PyData London 2023

Building a skills extraction library using NLP tools
06-04, 10:15–10:55 (Europe/London), Minories

There is no publicly available data on the skills that are commonly required in UK online job adverts, despite this information being useful for a range of use cases. To address this, we have built an open source skills extraction python library using spaCy and huggingface. Our approach is twofold: we train a named entity recognition model to extract skill entities from job adverts then map them onto any standardised skills taxonomy. By applying this algorithm to a dataset of scraped online job adverts, we are then able to find skill similarities amongst occupations, and regional differences in skill requirements.

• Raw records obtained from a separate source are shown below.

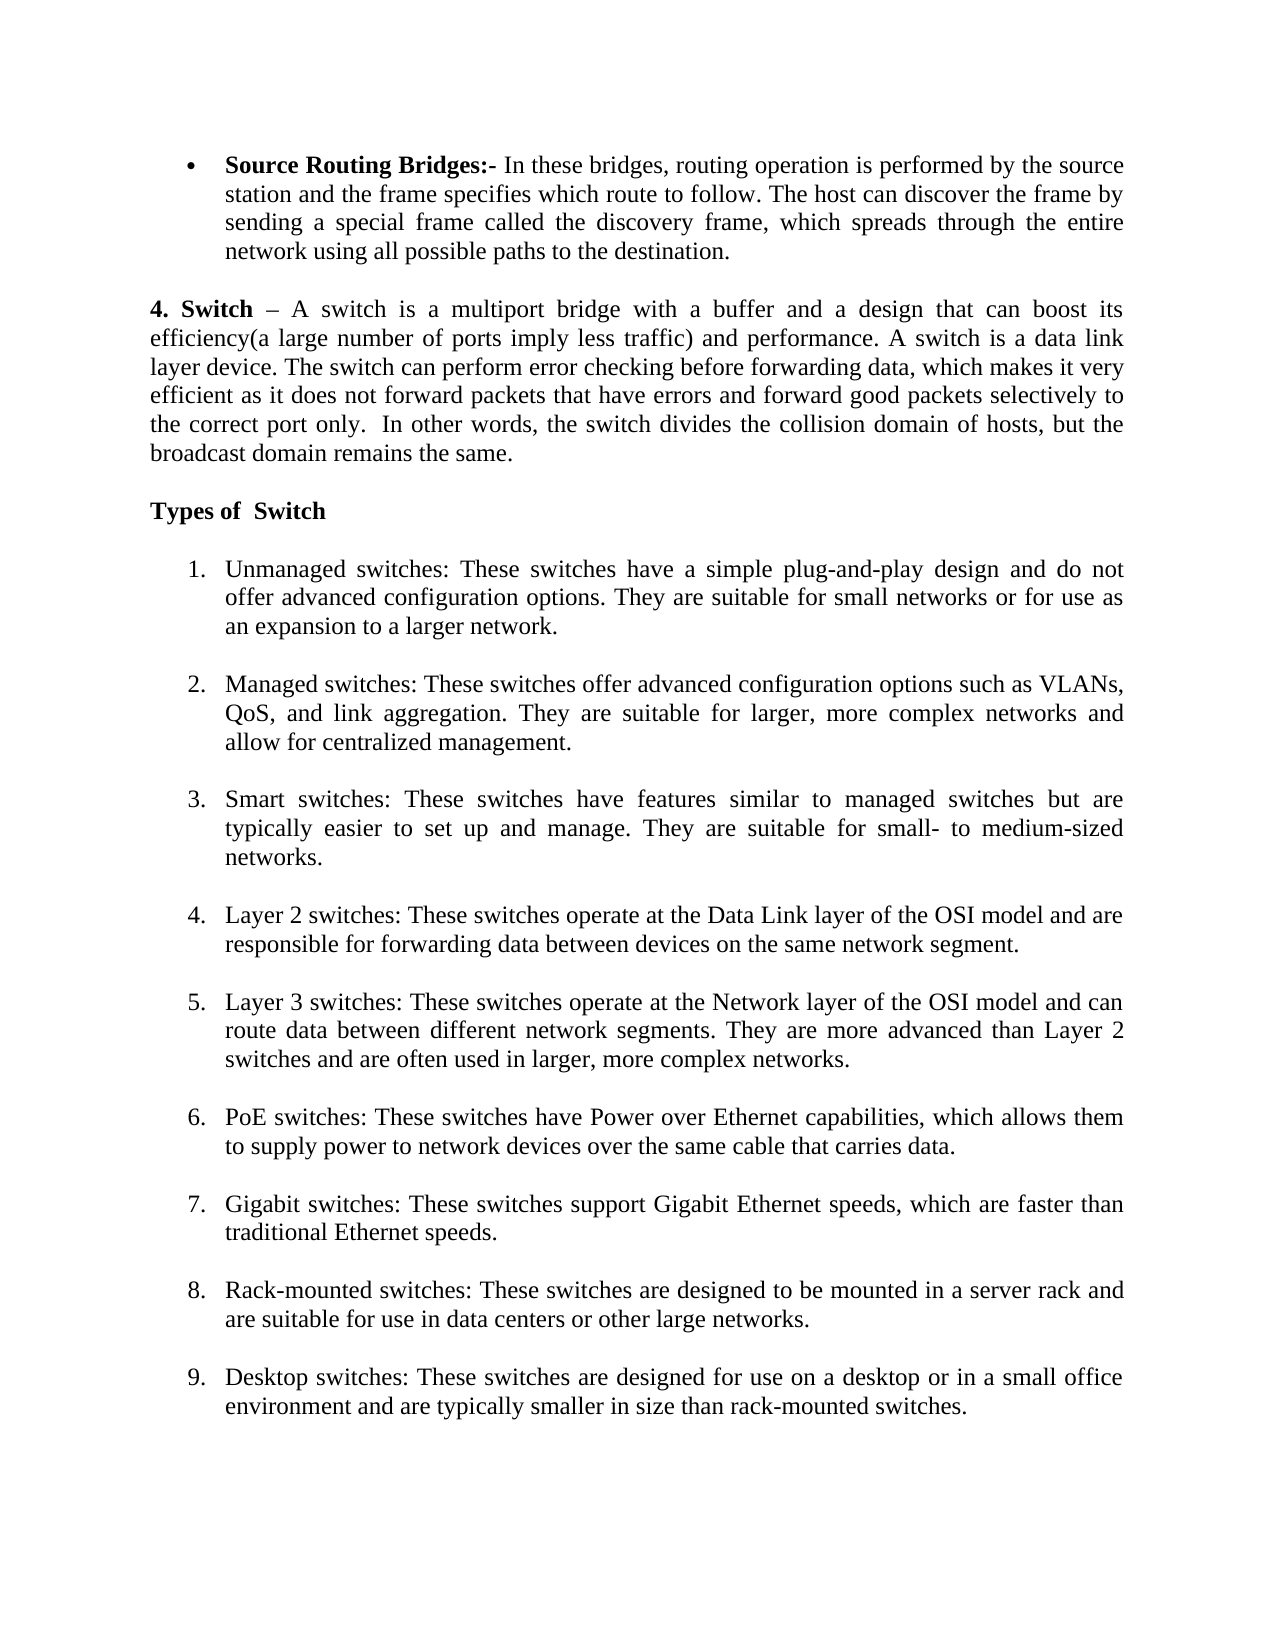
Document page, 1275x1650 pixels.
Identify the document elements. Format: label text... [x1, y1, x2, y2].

text Types of Switch [150, 496, 1125, 524]
list Rack-mounted switches: These switches are designed to be mounted in a server rack and are suitable for use in data centers or other large networks. [187, 1275, 1125, 1333]
list Layer 2 switches: These switches operate at the Data Link layer of the OSI model and are responsible for forwarding data between devices on the same network segment. [187, 900, 1125, 957]
list Smart switches: These switches have features similar to managed switches but are typically easier to set up and manage. They are suitable for small- to medium-sized networks. [187, 784, 1125, 871]
list Desktop switches: These switches are designed for use on a desktop or in a small office environment and are typically smaller in size than rack-mounted switches. [187, 1362, 1125, 1419]
list PoE switches: These switches have Power over Ethernet capabilities, which allows them to supply power to network devices over the same cable that carries data. [187, 1102, 1125, 1159]
list Gigabit switches: These switches support Gigabit Ethernet speeds, which are faster than traditional Ethernet speeds. [187, 1189, 1125, 1246]
text 4. Switch – A switch is a multiport bridge with a buffer and a design that can boost its efficiency(a large number of ports imply less traffic) and performance. A switch is a data link layer device. The switch can perform error checking before forwarding data, which makes it very efficient as it does not forward packets that have errors and forward good packets selectively to the correct port only. In other words, the switch divides the collision domain of hosts, but the broadcast domain remains the same. [150, 294, 1125, 467]
list Source Routing Bridges:- In these bridges, routing operation is performed by the source station and the frame specifies which route to follow. The host can discover the frame by sending a special frame called the discovery frame, which spreads through the entire network using all possible paths to the destination. [187, 150, 1125, 265]
list Unmanaged switches: These switches have a simple plug-and-play design and do not offer advanced configuration options. They are suitable for small networks or for use as an expansion to a larger network. [187, 554, 1125, 640]
list Layer 3 switches: These switches operate at the Network layer of the OSI model and can route data between different network segments. They are more advanced than Layer 2 switches and are often used in larger, more complex networks. [187, 987, 1125, 1073]
list Managed switches: These switches offer advanced configuration options such as VLANs, QoS, and link aggregation. They are suitable for larger, more complex networks and allow for centralized management. [187, 669, 1125, 755]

There is no publicly available data on the skills that are commonly required in UK job adverts. As a result, there is very little understanding of either the skill specialities that exist in different regions in the UK or the skills required for given occupations. To help address this, we built an open source skills extraction python library using spaCy and huggingface. Our approach is twofold: we extract skills from job adverts then map them onto any standardised skills taxonomy, like the European Commission’s European Skills, Competences, and Occupations (ESCO) or Lightcast’s Open Skills.

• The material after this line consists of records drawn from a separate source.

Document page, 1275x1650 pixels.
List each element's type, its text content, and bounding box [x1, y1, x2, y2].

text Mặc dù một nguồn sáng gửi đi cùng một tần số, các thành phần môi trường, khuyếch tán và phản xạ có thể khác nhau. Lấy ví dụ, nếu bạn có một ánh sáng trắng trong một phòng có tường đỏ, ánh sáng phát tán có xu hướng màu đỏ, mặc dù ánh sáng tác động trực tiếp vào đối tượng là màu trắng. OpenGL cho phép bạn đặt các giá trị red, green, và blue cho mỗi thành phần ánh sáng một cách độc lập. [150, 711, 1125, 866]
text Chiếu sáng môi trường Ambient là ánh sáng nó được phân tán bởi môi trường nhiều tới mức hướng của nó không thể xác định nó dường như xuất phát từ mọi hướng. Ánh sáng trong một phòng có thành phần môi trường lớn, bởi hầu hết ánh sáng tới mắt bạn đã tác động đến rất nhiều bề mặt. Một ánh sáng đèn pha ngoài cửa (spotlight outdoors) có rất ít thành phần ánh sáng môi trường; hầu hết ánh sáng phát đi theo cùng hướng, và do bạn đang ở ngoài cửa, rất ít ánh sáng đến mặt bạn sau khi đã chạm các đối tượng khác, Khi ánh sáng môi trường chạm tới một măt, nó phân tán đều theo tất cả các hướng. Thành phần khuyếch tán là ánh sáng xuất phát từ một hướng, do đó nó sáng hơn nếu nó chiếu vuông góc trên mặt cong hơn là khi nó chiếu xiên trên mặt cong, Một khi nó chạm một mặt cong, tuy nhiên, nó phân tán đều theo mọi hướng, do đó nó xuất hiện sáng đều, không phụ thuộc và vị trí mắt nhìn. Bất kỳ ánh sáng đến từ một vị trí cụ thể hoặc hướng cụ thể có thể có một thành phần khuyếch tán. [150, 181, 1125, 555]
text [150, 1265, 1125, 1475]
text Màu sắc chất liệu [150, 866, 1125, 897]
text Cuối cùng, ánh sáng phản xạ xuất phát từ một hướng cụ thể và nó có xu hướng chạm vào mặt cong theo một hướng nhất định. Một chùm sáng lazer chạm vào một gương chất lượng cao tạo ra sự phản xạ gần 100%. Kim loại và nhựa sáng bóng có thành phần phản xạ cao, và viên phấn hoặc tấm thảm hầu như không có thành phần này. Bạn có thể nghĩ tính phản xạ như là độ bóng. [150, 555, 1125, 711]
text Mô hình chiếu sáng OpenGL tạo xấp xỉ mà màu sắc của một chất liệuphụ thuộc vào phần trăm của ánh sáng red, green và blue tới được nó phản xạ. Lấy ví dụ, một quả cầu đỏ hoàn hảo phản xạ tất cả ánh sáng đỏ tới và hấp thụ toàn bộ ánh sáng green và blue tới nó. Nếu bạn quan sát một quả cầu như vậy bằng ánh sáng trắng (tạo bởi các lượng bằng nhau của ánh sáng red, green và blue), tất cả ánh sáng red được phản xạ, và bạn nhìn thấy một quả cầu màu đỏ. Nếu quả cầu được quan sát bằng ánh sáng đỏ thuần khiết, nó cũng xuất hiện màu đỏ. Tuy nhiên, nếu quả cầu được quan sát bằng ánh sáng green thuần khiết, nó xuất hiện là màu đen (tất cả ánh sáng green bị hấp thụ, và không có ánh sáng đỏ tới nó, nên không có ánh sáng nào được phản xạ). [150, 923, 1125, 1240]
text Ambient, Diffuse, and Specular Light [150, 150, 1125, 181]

In this talk we will explain our pipeline: from building infrastructure to scrape millions of job adverts, the torments of labelling skill entities, training the NER model to finally matching entities onto a given taxonomy using huggingface’s sentence transformers. We will also showcase our open-source Streamlit tools, including a demo app that allows anyone to extract skills and an interactive analysis blog.


Prior Knowledge Expected

Previous knowledge expected

I am a data scientist with a background in quantitative social science and product management. At Nesta, I use natural language processing and machine learning to understand the changing skill demand landscape from millions of job adverts.

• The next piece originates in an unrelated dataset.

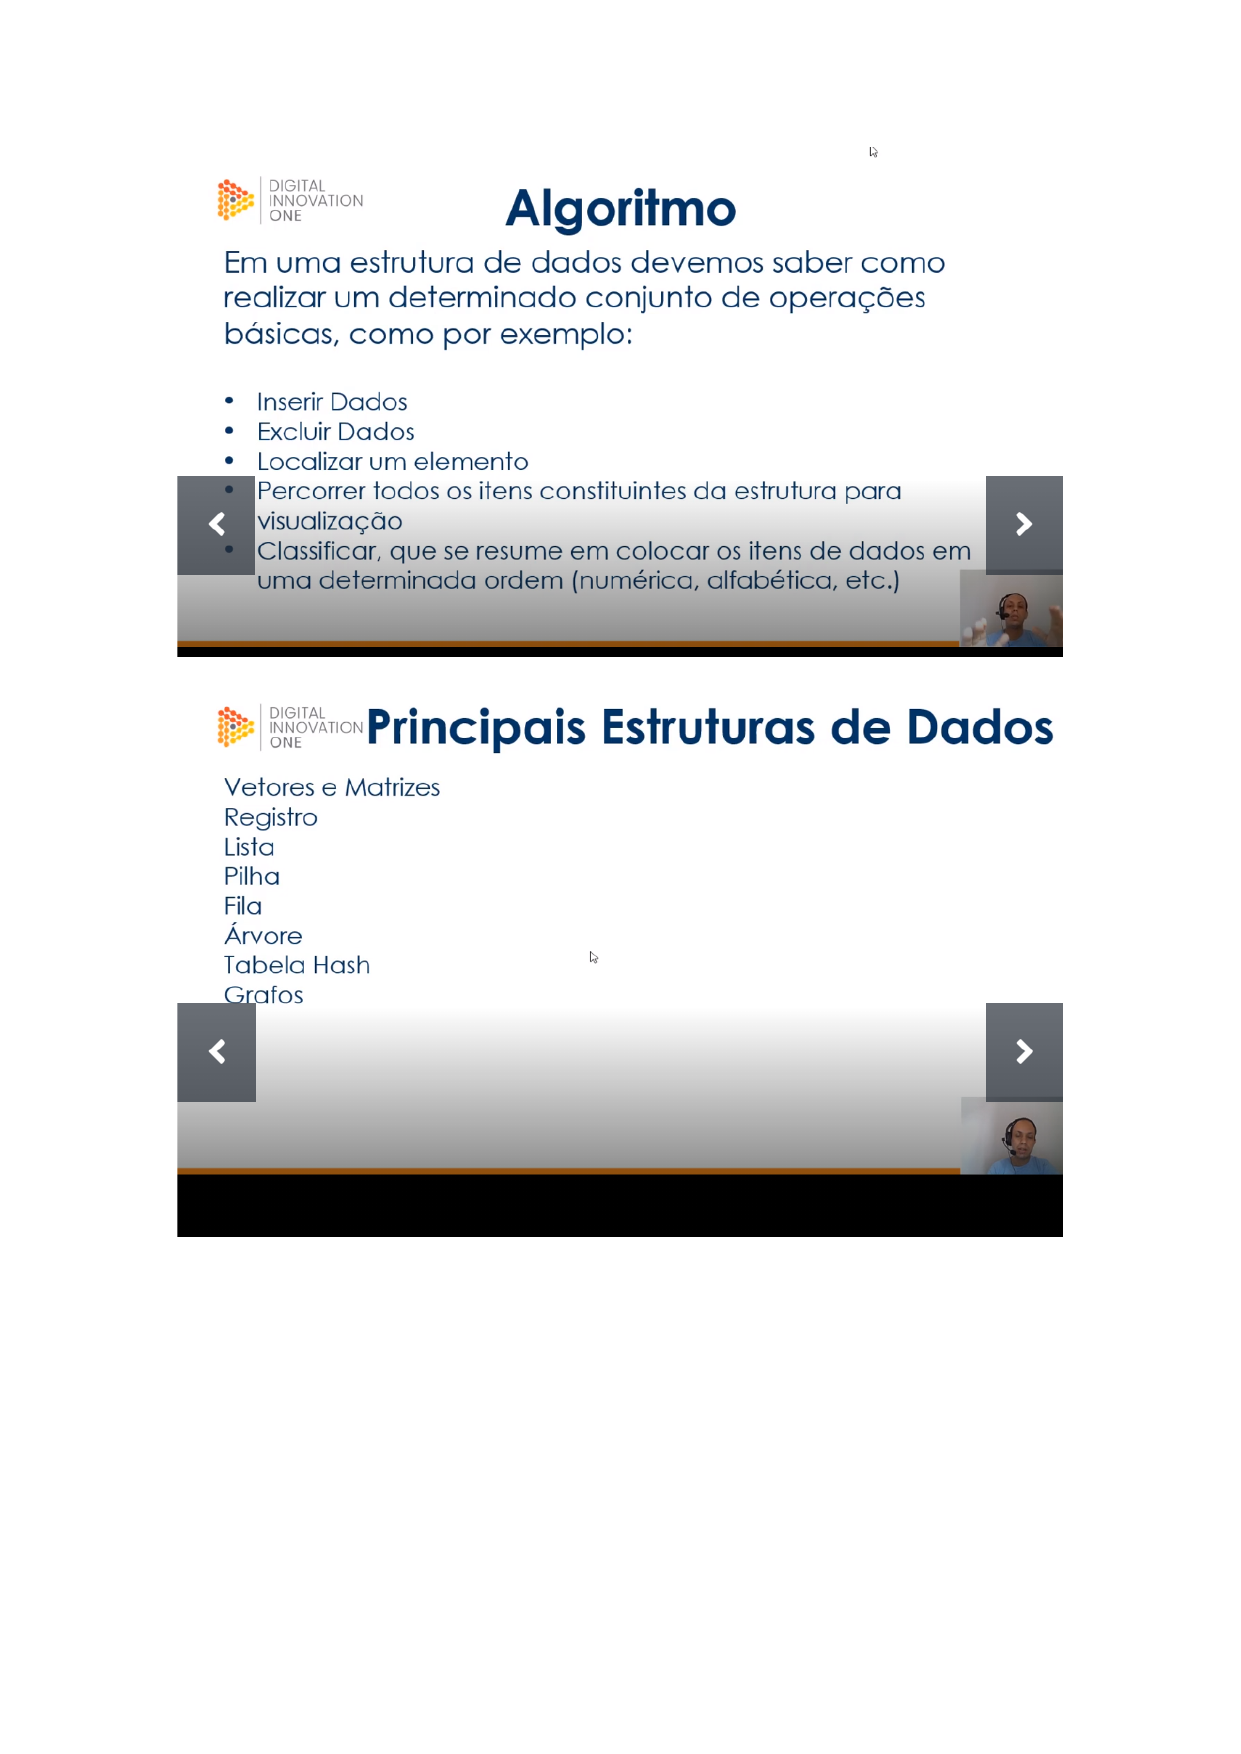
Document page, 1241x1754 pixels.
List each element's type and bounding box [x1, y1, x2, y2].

picture [177, 147, 1063, 657]
picture [177, 675, 1063, 1237]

Liz is a Data Scientist with experience in natural language processing, machine learning, data analytics, agent-based modelling and evolutionary game theory. She applies these skills to areas such as the labour market, research funding, searching for policy impact, and modelling human behaviour. She currently works at Nesta, where she works on several projects involved extracting information from job advert text to understand the labour market.

Jack Vines is Lead Data Engineer at Nesta. He is interested in socially impactful applications of data science and open data. His work centres around large scale data collection and pipelines, and has included building infrastructure to collect over 3 million online job adverts per year, whilst applying large natural language models efficiently to enrich them.